China's phenomenal economic growth is directly related to hydrocarbons and metals. China uses coal, oil and natural gas to produce more than 80% of its energy mix and consumes about half of the world's copper and iron ore. Consequently, the People's Republic of China is by far the world's largest source of carbon emissions, with a significant portion of its capital being energy and carbon intensive.
As is the case with most developed countries, China is increasingly dependent on the rest of the world for its energy sources (other than coal) and metals. Today, China imports about 75% of its oil, 80% of its iron ore and 85% of its copper supply. Despite huge overseas investment since the early 2000s, direct ownership of these goods in China covers only a small fraction of its needs.
Today, China is actively correcting this deficiency. When President Xi Jinping announced the country's goal of achieving carbon neutrality by 2060 last September, he didn't just indicate that China would adjust its energy balance to reduce emissions, he signaled a complete transformation of its economy and how it produces, transports and consumes energy. For Beijing, energy independence and decarbonization are inseparable: by winning the race for clean energy, China can throw off the shackles of its dependence on other countries and dominate the resources and technologies that the world needs to decarbonize.
At the same time, China is innovating, not copying them.

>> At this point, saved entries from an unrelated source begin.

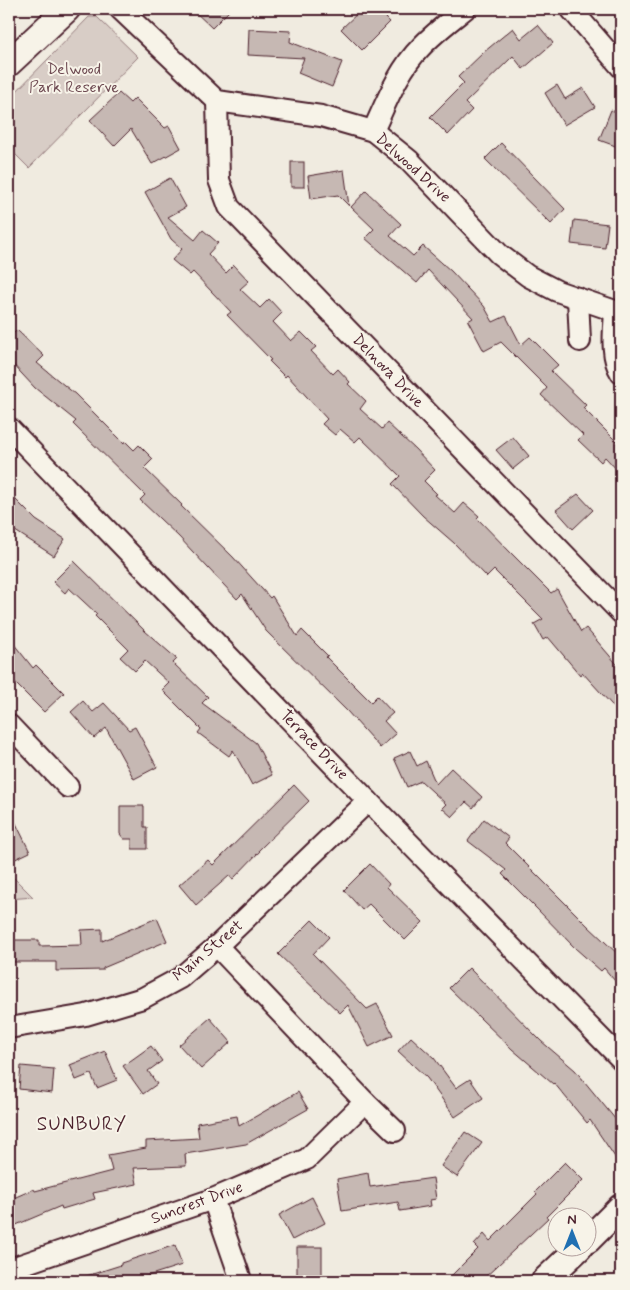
<svg xmlns="http://www.w3.org/2000/svg" width="630" height="1290" viewBox="0 0 630 1290" font-family="Mynerve,sans-serif">
  <style>
    .green { fill: #d8cdc6; stroke: #917678 }
    .building { fill: #c6b8b3; stroke: #4a1f2b }
    .lines { fill: none; stroke-linecap: round; stroke-linejoin: round }
    .minor-casing { stroke: #4a1f2b; stroke-width: 24 }
    .tertiary-casing { stroke: #4a1f2b; stroke-width: 29 }
    .minor { stroke: #f7f3e8; stroke-width: 20 }
    .tertiary { stroke: #f7f3e8; stroke-width: 25 }
    .labels { text-anchor: middle; dominant-baseline: central; stroke-width: 4; stroke-linejoin: round; paint-order: stroke }
    .park-label { font-size: 16px; fill: #6e4a52; stroke: #f7f3e8 }
    .street-label { font-size: 16px; fill: #4a1f2b; stroke: #f7f3e8 }
    .quarter-label { font-size: 19px; letter-spacing: 1px; fill: #4a1f2b; stroke: #f7f3e8 }
  </style>
  <rect width="100%" height="100%" fill="#f0ebe0"/>
  <filter id="ink" filterUnits="userSpaceOnUse"><feTurbulence type="fractalNoise" baseFrequency=".02" numOctaves="2"/><feDisplacementMap in="SourceGraphic" scale="10" xChannelSelector="R" yChannelSelector="G"/><feConvolveMatrix kernelMatrix="1 2 1 2 8 2 1 2 1" color-interpolation-filters="sRGB"/></filter>
  <g filter="url(#ink)">
    <!-- green -->
    <g class="green">
      <polygon points="89,17 97,17 138,57 29,168 9,148 9,99"/>
      <polygon points="9,873 33,897 9,899"/>
    </g>
    <!-- building -->
    <g class="building">
      <polygon points="192,9 231,9 212,28"/>
      <polygon points="362,9 395,9 386,18 390,22 362,50 341,29"/>
      <polygon points="538,25 553,43 523,69 513,56 465,103 472,110 448,135 430,117 464,83 458,77 484,52 513,28 521,39"/>
      <polygon points="249,29 291,31 290,42 342,62 332,87 298,73 304,58 248,55"/>
      <polygon points="557,85 565,99 583,88 595,107 564,125 545,93"/>
      <polygon points="119,93 130,103 135,98 165,128 169,126 181,148 152,164 131,129 114,146 90,120"/>
      <polygon points="611,110 621,114 621,148 599,140"/>
      <polygon points="501,143 565,209 551,224 485,159"/>
      <rect x="291" y="162" width="13" height="25"/>
      <polygon points="344,170 349,206 338,195 311,199 308,176"/>
      <polygon points="170,178 186,207 168,217 195,240 203,230 218,243 208,254 226,273 234,265 249,281 240,289 260,308 269,299 282,313 273,322 291,341 301,332 316,347 311,351 333,374 338,369 350,382 348,384 366,401 360,409 382,429 387,423 415,449 435,470 424,481 437,494 435,495 455,513 464,503 479,516 477,518 511,553 551,593 557,589 581,632 586,628 621,669 621,715 582,672 580,675 548,637 543,640 534,624 543,619 494,570 487,577 454,543 423,516 392,484 400,476 360,437 355,442 340,429 335,435 322,424 327,419 287,375 285,377 269,361 271,360 227,315 231,312 193,272 190,275 172,260 182,249 171,239 145,192"/>
      <polygon points="366,191 401,224 390,236 413,256 423,246 451,271 484,306 493,322 506,316 521,345 530,337 558,365 551,371 586,405 583,408 621,446 621,474 605,457 601,462 578,440 583,435 541,395 547,388 501,342 484,351 468,321 473,318 428,270 417,283 365,238 374,229 351,207"/>
      <polygon points="574,220 608,224 605,248 571,244"/>
      <polygon points="17,330 44,356 37,363 75,394 124,443 125,441 134,450 139,445 153,459 144,468 182,505 181,506 233,557 270,598 272,596 297,636 302,630 328,656 326,657 371,702 377,696 393,713 384,721 396,734 380,748 347,711 266,631 242,594 237,599 179,537 140,500 145,495 73,424 76,421 35,388 9,360 9,338"/>
      <polygon points="513,437 529,456 513,469 496,450"/>
      <polygon points="9,493 36,520 65,539 54,556 9,527"/>
      <polygon points="578,494 593,510 573,529 556,510"/>
      <polygon points="74,561 145,631 177,659 173,663 208,697 202,703 256,743 272,775 252,785 233,750 229,756 198,733 201,729 162,690 169,683 145,661 135,671 120,657 128,649 95,616 97,614 69,588 65,593 53,582"/>
      <polygon points="9,638 33,668 36,665 64,693 44,712 9,677"/>
      <polygon points="83,701 93,712 104,703 129,730 135,727 157,767 134,779 106,728 94,738 71,712"/>
      <polygon points="410,751 417,766 426,761 436,784 451,768 482,797 473,808 466,802 452,817 442,808 446,804 421,781 407,787 394,758"/>
      <polygon points="294,785 309,801 259,850 260,851 233,879 229,876 196,905 179,885 208,860 213,865"/>
      <polygon points="120,806 144,806 144,827 147,827 147,849 132,849 132,839 124,839 120,834"/>
      <polygon points="9,809 30,852 9,862"/>
      <polygon points="484,819 509,838 505,843 588,926 621,957 621,988 604,968 601,971 575,948 537,909 502,874 506,870 468,841"/>
      <polygon points="370,864 389,884 387,887 423,922 405,940 369,904 362,910 344,890"/>
      <polygon points="157,918 167,941 103,968 103,970 56,971 56,962 9,962 9,940 39,940 39,946 82,945 81,930 102,929 102,941"/>
      <polygon points="312,920 329,937 313,954 367,1009 377,1004 393,1035 369,1047 348,1005 340,1013 278,954"/>
      <polygon points="469,968 541,1041 575,1070 616,1120 621,1116 621,1166 590,1120 587,1123 554,1083 553,1084 512,1049 449,988"/>
      <polygon points="210,1018 231,1042 201,1069 179,1045"/>
      <polygon points="411,1037 434,1058 456,1088 470,1079 483,1098 455,1117 427,1078 398,1051"/>
      <polygon points="151,1046 162,1061 148,1071 157,1084 143,1094 123,1066"/>
      <polygon points="105,1051 117,1080 97,1088 91,1074 76,1080 70,1065"/>
      <polygon points="21,1066 54,1069 52,1093 19,1089"/>
      <polygon points="298,1092 308,1109 246,1144 185,1154 186,1166 134,1168 137,1184 93,1193 95,1199 62,1209 61,1206 9,1228 9,1200 34,1189 35,1191 112,1171 108,1155 146,1148 146,1141 199,1138 197,1123 237,1116 239,1126"/>
      <polygon points="465,1132 482,1143 457,1177 441,1166"/>
      <polygon points="565,1162 583,1180 546,1217 548,1218 481,1281 446,1281 478,1249 474,1245 484,1234 490,1241 537,1194 535,1192"/>
      <polygon points="368,1173 370,1187 433,1178 436,1199 430,1200 431,1206 400,1211 398,1202 342,1211 337,1179"/>
      <polygon points="312,1197 325,1223 292,1240 279,1215"/>
      <polygon points="175,1245 182,1265 132,1281 80,1281 80,1278 121,1265 121,1263"/>
      <rect x="297" y="1247" width="25" height="34"/>
    </g>
    <g class="lines">
      <defs>
        <g id="minor">
          <polyline points="120,9 217,101 321,116 373,131 409,160 499,254 528,276 557,291 615,311 621,311"/>
          <polyline points="571,9 621,67"/>
          <polyline points="217,101 219,180 229,207 621,613"/>
          <path d="M 373,131 C 386,103 398,70 421,47 C 434,33 450,21 465,9"/>
          <polyline points="578,298 580,341"/>
          <path d="M 615,311 C 614,330 610,356 621,373"/>
          <polyline points="9,428 368,801 621,1059"/>
          <polyline points="9,725 68,787"/>
          <polyline points="9,1028 86,1015 143,998 180,978 217,946 368,801"/>
          <polyline points="365,1102 395,1131"/>
          <polyline points="213,1199 241,1280"/>
          <polyline points="9,1269 213,1199 307,1159 365,1102 217,946"/>
        </g>
        <g id="tertiary">
          <polyline points="9,63 67,9"/>
          <polyline points="588,1240 621,1207"/>
          <polyline points="544,1281 579,1248"/>
        </g>
      </defs>
      <!-- minor casing -->
      <use href="#minor" class="minor-casing"/>
      <!-- tertiary casing -->
      <use href="#tertiary" class="tertiary-casing"/>
      <!-- minor -->
      <use href="#minor" class="minor"/>
      <!-- tertiary -->
      <use href="#tertiary" class="tertiary"/>
    </g>
  </g>
  <g class="labels">
    <!-- park labels -->
    <g class="park-label">
      <text x="74" y="69">Delwood<tspan x="74" dy="18">Park Reserve</tspan></text>
    </g>
    <!-- street labels -->
    <g class="street-label">
      <text transform="translate(413 168) rotate(42)">Delwood Drive</text>
      <text transform="translate(388 371) rotate(46)">Delnova Drive</text>
      <text transform="translate(314 745) rotate(46)">Terrace Drive</text>
      <text transform="translate(208 951) rotate(-40)">Main Street</text>
      <text transform="translate(197 1203) rotate(-20)">Suncrest Drive</text>
    </g>
    <!-- quarter labels -->
    <g class="quarter-label">
      <text x="82" y="1124">SUNBURY</text>
    </g>
  </g>
  <!-- margin -->
  <rect width="630" height="1290" fill="none" stroke="#f7f3e8" stroke-width="30"/>
  <rect x="15" y="15" width="600" height="1260" fill="none" stroke="#4a1f2b" stroke-width="2" filter="url(#ink)"/>
  <!-- north arrow -->
  <g transform="translate(572 1232)"><circle r="24" fill="#f7f3e8" stroke="#b29e9c"/>
  <path d="M0-4L9 19L0 12L-9 19Z" fill="#1f6fb2"/>
  <text y="-8" font-size="14" font-weight="bold" text-anchor="middle" fill="#4a1f2b">N</text>
  </g>
</svg>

Determined efforts by the government and the private sector have allowed the republic to significantly overtake virtually all clean energy supply chains and technologies. Electrification is gaining momentum thanks to colossal investments in renewable generation. China dominates the supply and processing of most of the raw materials needed for batteries and other carbon-free technologies. Three quarters of the world's lithium-ion battery production, half of the world's electric vehicles (EVs) and nearly 70% of all solar panels are manufactured in China.

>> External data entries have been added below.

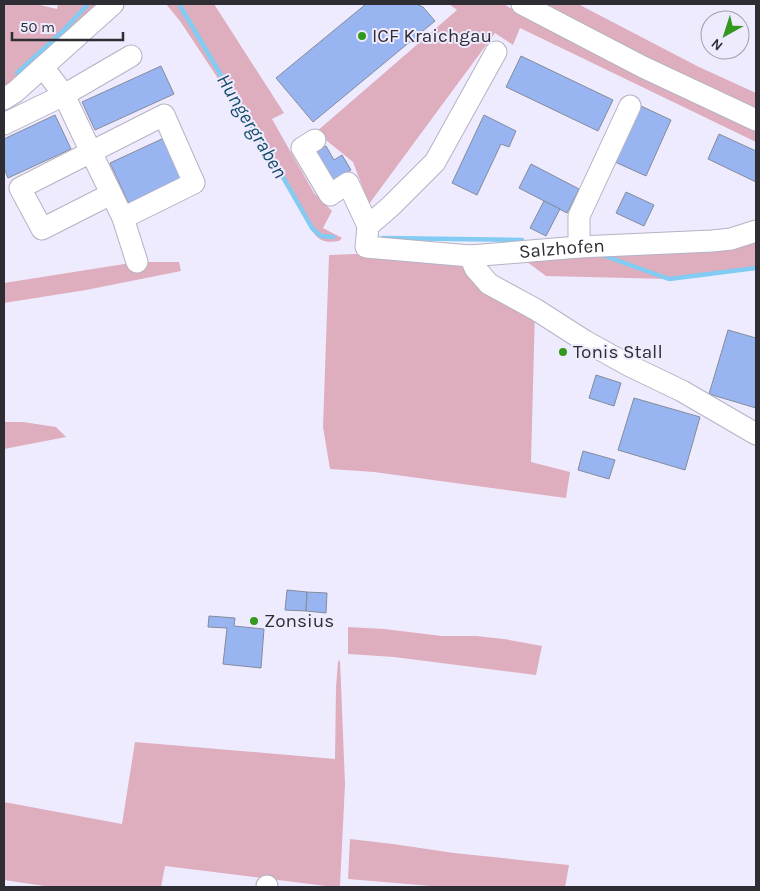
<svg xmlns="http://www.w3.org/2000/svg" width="760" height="891" viewBox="0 0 760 891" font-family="Karla,sans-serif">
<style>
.green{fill:#dfaebe}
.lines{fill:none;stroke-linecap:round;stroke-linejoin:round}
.stream{stroke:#82cbf3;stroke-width:4.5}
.building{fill:#98b5f1;stroke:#848b9b}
.minor-casing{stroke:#b5b2c4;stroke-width:23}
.minor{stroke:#fff;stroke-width:21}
.poi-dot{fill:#33981e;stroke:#efebfe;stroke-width:2}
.labels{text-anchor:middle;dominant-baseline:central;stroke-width:4;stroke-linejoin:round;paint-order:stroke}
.poi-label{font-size:19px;fill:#2f2d34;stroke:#efebfe;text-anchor:start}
.street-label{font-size:19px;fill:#2f2d34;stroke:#efebfe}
.water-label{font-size:20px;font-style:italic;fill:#134d68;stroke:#efebfe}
</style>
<rect width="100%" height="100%" fill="#efebfe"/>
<g class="green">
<polygon points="4,4 36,4 57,9 58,4 103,4 4,99"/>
<path d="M166,4H214L284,113L272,119L314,193L332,211L323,228L342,238L339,241C326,243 320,242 312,231L258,139L180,21Z"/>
<polygon points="449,4 503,4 525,16 756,128 756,142 520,28 513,45 495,33 369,204 353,162 316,132 457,10"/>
<polygon points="532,4 578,4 699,67 756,93 756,113"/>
<polygon points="756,236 756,268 669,279 546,276 523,259"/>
<polygon points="355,254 444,257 461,266 486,287 535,309 531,462 570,472 566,498 374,472 330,469 323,427 329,255"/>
<polygon points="137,262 179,262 181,271 86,290 4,303 4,283"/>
<polygon points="4,422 23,422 56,427 66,437 4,449"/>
<polygon points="348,627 384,629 442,636 476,636 504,639 542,646 536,675 394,657 348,654"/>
<polygon points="340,660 345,784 340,886 334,887 165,866 161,887 51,887 4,880 4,802 122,824 135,742 335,759 336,687 338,662"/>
<polygon points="350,839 393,844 454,853 569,865 565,887 443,887 348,879"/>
</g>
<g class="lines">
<g class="stream">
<polyline points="179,4 242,111 267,149 312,228 321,236 333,237"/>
<polyline points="17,73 61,33 88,4"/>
<polyline points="383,238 522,240"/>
<polyline points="602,255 669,279 756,268"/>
</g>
</g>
<g class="building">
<polygon points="366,4 416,4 423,7 435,21 313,122 276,78"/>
<polygon points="521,56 613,100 598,131 506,87"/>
<polygon points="161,66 174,94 95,130 82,102"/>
<polygon points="641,106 671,120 646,176 615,162"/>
<polygon points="55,115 71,149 8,178 4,168 4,139"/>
<polygon points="484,115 516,131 509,147 501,144 477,195 452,183"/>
<polygon points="719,134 756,151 756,182 708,159"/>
<polygon points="164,138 183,180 129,204 110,163"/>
<polygon points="326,146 334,160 342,155 351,170 327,184 310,156"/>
<polygon points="531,164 579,189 567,213 519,188"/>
<polygon points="626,192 654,205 644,226 616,213"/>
<polygon points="544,201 560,209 546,236 530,228"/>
<polygon points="728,330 756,338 756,408 709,394"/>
<polygon points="596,375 621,383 614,406 589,398"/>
<polygon points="634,398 700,417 685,470 618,450"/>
<polygon points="583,451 615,460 609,479 578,470"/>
<polygon points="287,590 307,592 306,611 285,610"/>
<polygon points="307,592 327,593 326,613 306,611"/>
<polygon points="209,616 235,618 234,626 264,629 261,668 223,664 227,628 208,627"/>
</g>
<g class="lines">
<defs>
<g id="minor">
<polyline points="522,4 643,67 756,120"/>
<path id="s1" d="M496,52L435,162L391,206L368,226L366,247L470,256L579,247L712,241L731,239L756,231"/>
<polyline points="43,67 64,95 131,56"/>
<polyline points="4,99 15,92 113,4"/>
<polyline points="4,124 64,95 91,152 164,115 194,183 123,218 91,152 20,188 42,229 111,194"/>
<polyline points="315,140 302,148 330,195 348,183 368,226"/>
<polyline points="123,218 137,262"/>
<polyline points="579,247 579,216 630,106"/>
<polyline points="470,256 475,268 489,284 535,309 585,341 630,366 682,391 756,434"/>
<polyline points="267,886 267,887"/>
</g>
</defs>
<use href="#minor" class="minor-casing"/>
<use href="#minor" class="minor"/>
</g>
<g class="poi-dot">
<circle cx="362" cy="36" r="5"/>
<circle cx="563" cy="352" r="5"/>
<circle cx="254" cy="621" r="5"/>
</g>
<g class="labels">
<g class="poi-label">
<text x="372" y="36">ICF Kraichgau</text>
<text x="573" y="352">Tonis Stall</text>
<text x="264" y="621">Zonsius</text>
</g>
<g class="street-label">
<text stroke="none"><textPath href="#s1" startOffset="436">Salzhofen</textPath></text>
</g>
<g class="water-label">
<text transform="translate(252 126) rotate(59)">Hungergraben</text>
</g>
</g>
<rect width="760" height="891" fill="none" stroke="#2f2d34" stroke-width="10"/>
<g transform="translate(725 35) rotate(219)"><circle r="24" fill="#efebfe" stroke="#a29fad"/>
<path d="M0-4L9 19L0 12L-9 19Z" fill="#33981e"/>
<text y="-8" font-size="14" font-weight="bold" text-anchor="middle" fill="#2f2d34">N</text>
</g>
<path d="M12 32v8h111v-8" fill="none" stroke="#2f2d34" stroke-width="2.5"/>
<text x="20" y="32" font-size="15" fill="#2f2d34" stroke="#efebfe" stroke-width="4" paint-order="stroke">50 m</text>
</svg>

This can be a major problem in much of the developed world. With climate change high on the political agenda, politicians in the United States, Europe and elsewhere are selling costly green revolutions with promises of economic revival and job creation. This will be difficult to reconcile if most of the profits go to China.
However, many of the technological and infrastructural ecosystems that the world will need to achieve carbon neutrality are poorly understood today. China is not a leader in carbon capture or green hydrogen capture. Future innovations in energy efficiency and circular economy could change the global demand for natural resources. Meanwhile, new technologies such as next-generation electric fuels, polymer energy storage batteries and high energy density cobalt-free batteries have the potential to revolutionize the green energy landscape.
In the race to lead clean energy, China has a first mover advantage. But tackling climate change is not a zero-sum game. A green arms race threatens protectionism and overcapacity, slowing the pace of progress. Achieving carbon neutrality means rethinking what is possible, not repeating the mistakes of the past. Through continuous innovation, investment and cooperation, all countries can thrive in the new reality.